━━ Dataset content

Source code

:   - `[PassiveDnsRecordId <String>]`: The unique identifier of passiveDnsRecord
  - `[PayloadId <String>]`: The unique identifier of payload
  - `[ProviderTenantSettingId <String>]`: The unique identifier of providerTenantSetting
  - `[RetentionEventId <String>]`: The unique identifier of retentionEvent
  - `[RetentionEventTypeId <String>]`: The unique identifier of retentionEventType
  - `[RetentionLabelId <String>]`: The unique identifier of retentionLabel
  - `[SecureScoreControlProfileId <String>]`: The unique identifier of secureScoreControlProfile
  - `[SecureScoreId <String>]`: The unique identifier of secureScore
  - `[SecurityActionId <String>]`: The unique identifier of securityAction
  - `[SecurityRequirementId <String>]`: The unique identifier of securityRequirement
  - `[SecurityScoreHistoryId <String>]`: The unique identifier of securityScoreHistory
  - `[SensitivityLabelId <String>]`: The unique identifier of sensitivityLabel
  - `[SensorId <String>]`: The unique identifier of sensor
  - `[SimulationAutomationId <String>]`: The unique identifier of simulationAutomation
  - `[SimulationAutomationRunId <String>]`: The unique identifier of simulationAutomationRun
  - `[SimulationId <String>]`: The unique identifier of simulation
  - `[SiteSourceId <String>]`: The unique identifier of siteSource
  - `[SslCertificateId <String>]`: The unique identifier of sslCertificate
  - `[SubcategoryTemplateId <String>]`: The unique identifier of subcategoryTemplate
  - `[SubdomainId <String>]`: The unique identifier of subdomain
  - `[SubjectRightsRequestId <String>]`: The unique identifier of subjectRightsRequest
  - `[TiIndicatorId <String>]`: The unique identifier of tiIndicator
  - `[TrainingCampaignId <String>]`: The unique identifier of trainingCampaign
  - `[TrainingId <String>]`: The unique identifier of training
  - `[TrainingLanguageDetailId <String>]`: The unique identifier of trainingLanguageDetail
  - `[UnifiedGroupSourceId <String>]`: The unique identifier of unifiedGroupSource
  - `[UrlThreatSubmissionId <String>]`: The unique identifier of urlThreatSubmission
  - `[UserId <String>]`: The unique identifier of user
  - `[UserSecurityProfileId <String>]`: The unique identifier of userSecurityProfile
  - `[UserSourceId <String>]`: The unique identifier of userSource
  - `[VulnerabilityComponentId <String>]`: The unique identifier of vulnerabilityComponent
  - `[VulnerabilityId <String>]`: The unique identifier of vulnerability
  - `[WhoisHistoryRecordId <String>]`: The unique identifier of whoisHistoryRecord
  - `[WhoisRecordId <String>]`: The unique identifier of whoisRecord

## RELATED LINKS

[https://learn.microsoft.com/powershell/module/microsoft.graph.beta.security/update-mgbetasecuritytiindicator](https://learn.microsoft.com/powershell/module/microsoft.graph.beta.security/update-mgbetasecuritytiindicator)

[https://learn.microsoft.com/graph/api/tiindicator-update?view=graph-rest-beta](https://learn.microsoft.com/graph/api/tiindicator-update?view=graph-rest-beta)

━━━━

## Assignment
Find each line above that contains "update", and copy those lines.

## Written solution
[https://learn.microsoft.com/powershell/module/microsoft.graph.beta.security/update-mgbetasecuritytiindicator](https://learn.microsoft.com/powershell/module/microsoft.graph.beta.security/update-mgbetasecuritytiindicator)
[https://learn.microsoft.com/graph/api/tiindicator-update?view=graph-rest-beta](https://learn.microsoft.com/graph/api/tiindicator-update?view=graph-rest-beta)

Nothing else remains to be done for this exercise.